Theoretically if a human can drive a car using a pair of eyes connected to brain, it should be possible to do that using two cameras connected to some kind of image processing unit.
> Theoretically it should be possible to do that using two cameras connected to some kind of image processing unit
That "some kind of image processing unit" in humans has an awful lot of compute power and software.
If you remove $100k of sensors but have to add $200k of compute to run more advanced computer vision software, then it's a bad tradeoff to use only cameras, even if in theory that software is possible.
In theory. In practice neither the cameras nor processors available in cars function anywhere near human level.
It's not even entirely true in theory. We use a lot of our senses when driving. Force feedback on the wheel. Sounds from the environment. Inertial senses. And our vision isn't fixed, its constantly moving.

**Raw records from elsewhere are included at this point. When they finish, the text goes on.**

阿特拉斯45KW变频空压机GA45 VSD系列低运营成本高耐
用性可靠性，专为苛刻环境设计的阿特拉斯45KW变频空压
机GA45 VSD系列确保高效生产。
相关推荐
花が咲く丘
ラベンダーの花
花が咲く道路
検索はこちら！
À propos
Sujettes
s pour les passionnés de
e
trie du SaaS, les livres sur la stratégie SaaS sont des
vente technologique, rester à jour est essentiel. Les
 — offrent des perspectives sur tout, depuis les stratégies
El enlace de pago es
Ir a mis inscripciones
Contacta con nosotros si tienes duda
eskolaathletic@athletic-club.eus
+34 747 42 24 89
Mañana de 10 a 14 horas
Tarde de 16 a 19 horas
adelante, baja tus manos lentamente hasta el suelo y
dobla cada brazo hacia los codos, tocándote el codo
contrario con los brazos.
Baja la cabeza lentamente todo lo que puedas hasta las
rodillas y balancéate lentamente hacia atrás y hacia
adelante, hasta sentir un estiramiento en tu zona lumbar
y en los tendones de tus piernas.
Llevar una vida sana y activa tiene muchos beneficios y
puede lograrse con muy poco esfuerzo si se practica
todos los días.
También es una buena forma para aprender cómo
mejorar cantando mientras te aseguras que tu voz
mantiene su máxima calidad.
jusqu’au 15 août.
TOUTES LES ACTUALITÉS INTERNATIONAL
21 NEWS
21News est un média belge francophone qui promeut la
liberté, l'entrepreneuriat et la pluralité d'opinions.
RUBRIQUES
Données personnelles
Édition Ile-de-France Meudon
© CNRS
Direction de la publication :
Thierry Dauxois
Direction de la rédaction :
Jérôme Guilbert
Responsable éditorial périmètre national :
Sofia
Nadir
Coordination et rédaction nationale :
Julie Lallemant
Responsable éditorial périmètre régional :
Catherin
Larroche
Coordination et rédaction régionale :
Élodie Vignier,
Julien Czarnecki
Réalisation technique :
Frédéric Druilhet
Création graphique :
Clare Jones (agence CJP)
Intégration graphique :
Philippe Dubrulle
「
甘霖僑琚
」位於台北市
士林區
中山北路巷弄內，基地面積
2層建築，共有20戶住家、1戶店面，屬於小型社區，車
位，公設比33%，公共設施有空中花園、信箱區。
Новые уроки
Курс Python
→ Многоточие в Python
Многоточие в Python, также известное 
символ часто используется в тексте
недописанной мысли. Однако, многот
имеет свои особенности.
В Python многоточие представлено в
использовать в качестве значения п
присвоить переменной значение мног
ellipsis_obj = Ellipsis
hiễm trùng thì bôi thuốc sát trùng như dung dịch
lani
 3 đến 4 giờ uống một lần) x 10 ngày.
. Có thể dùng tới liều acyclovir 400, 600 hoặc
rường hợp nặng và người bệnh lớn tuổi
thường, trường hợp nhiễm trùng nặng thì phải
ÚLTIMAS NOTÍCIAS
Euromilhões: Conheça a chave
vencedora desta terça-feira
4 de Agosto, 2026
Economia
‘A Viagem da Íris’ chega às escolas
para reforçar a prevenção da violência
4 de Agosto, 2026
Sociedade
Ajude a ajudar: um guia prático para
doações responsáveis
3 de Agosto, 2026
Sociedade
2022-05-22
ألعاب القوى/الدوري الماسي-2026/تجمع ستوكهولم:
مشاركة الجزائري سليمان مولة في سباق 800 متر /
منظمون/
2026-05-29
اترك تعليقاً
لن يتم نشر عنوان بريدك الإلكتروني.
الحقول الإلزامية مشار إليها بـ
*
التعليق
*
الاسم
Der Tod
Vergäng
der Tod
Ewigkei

And yeah, as you mention, cameras don't really have the same level of range our eyes have and computers don't operate in the same way.
If we want the sell driving computer to be only possibly as good as a human. I can't see in the dark, can't see through fog, and have trouble with rain. Why is human visibility the bar to meet here?

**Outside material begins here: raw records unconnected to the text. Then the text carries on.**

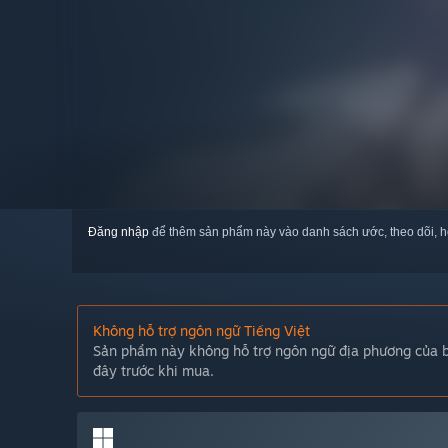
Đăng nhập
để thêm sản phẩm này vào danh sách ước, theo dõi, h
Không hỗ trợ ngôn ngữ Tiếng Việt
Sản phẩm này không hỗ trợ ngôn ngữ địa phương của bạ
đây trước khi mua.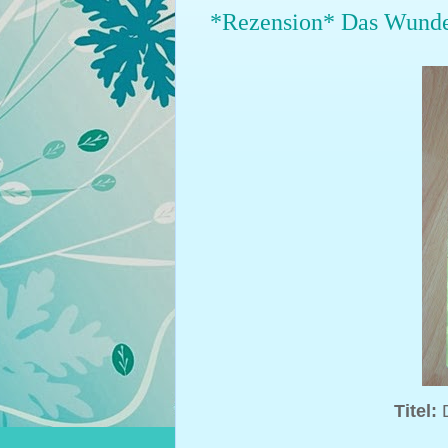
*Rezension* Das Wunder
Titel:
D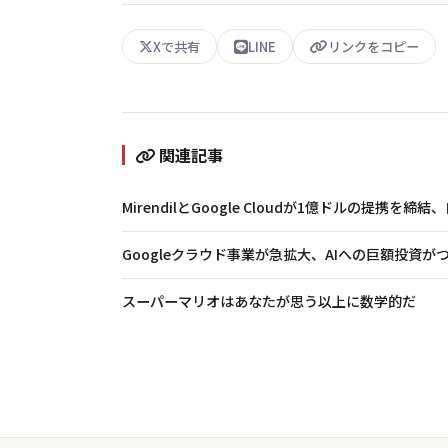
Xで共有
LINE
リンクをコピー
関連記事
MirendilとGoogle Cloudが1億ドルの提携を
Googleクラウド事業が急拡大、AIへの巨額投資が
スーパーマリオはあなたが思う以上に数学的だ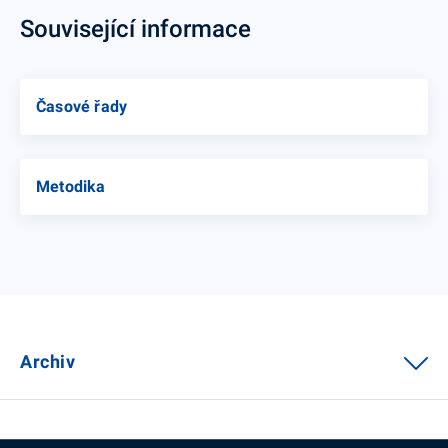
Související informace
Časové řady
Metodika
Archiv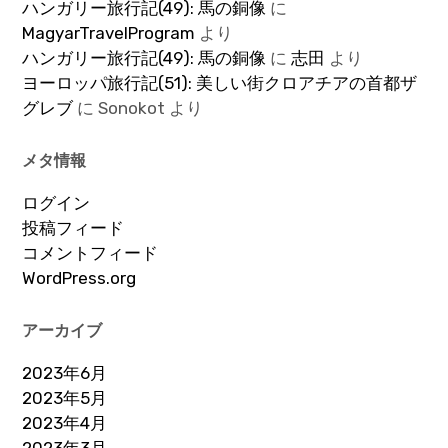
ハンガリー旅行記(49): 馬の銅像
に
MagyarTravelProgram
より
ハンガリー旅行記(49): 馬の銅像
に
志田
より
ヨーロッパ旅行記(51): 美しい街クロアチアの首都ザ
グレブ
に
Sonokot
より
メタ情報
ログイン
投稿フィード
コメントフィード
WordPress.org
アーカイブ
2023年6月
2023年5月
2023年4月
2023年3月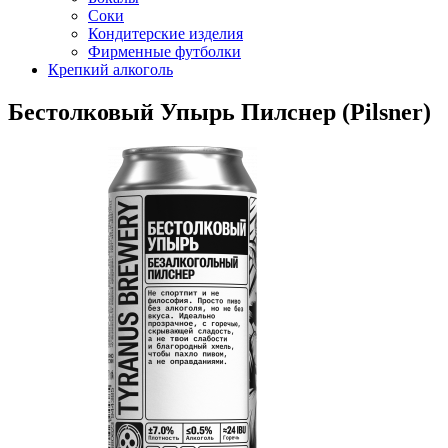
Соки
Кондитерские изделия
Фирменные футболки
Крепкий алкоголь
Бестолковый Упырь Пилснер (Pilsner)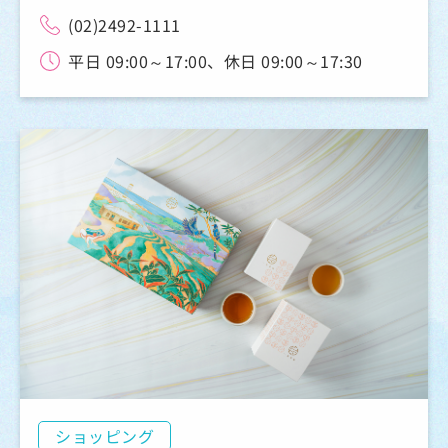
(02)2492-1111
平日 09:00～17:00、休日 09:00～17:30
ショッピング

Because we allow humans to drive, therefore if something can perform as well as a human it should be allowed. The bar is a floor, not a ceiling.
Theory isn't really all that applicable to this though - in theory nothing is stopping anyone from writing all code in assembly, but obviously that doesn't happen.
I think more practically cars have adding driver assistance feature for a while now - more cameras, blind spot monitoring, ultrasound for parking, lane drift indicators.
It is therefore not unreasonable to assume that adding more sensors is helpful (but even the old adage of more data is better than less would probably say that).
To be honest, it's possible that having too much data can only cause problems in quick decision-making. Any redundant data will only slow down processing pipelines.
In practice humans aren't particularly safe drivers.
Is that because their vision fails to provide the information necessary to drive safely? Or is it due to distraction and/or poor judgment? I don't actually know the answer to this, but I assume distraction/judgment is a bigger factor.
I'm not a fan of the camera-only approach and think Tesla is making a mistake backing it due to path-dependence, but when we're _only_ talking about this is _broadly theoretical_ terms, I don't think they're wrong. The ideal autonomous driving agent is like a perfect monday morning quarterback who gets to look at every failure and say "see, what you should have done here was..." and it seems like it might well both have enough information and be able too see enough cases to meet some desirable standard of safety. In theory. In practice, maybe they just can't get enough accuracy or something.
> Is that because their vision fails to provide the information necessary to drive safely?
In certain conditions, yes. Humans drive terribly in dark and low light, something lidar excels in.
Still, millions of humans drive every night and only a miniscule percentage cause any accidents. So maybe we are not so bad at this.
According to NHTSA, about half of all fatal crashes occur at night, even though only 25% of driving happens at nighttime. So yes, we are pretty bad at this.
I totally agree, I think most accidents are caused by human nature (especially slow reaction time in specific conditions like being tired or drunk) and ignoring laws of physics (driving too fast). And some are just a pure bad luck (something/someone getting on the road right in front of the car).
Sure, but why strive for that? We can have better than human perception by adding lidar and radar.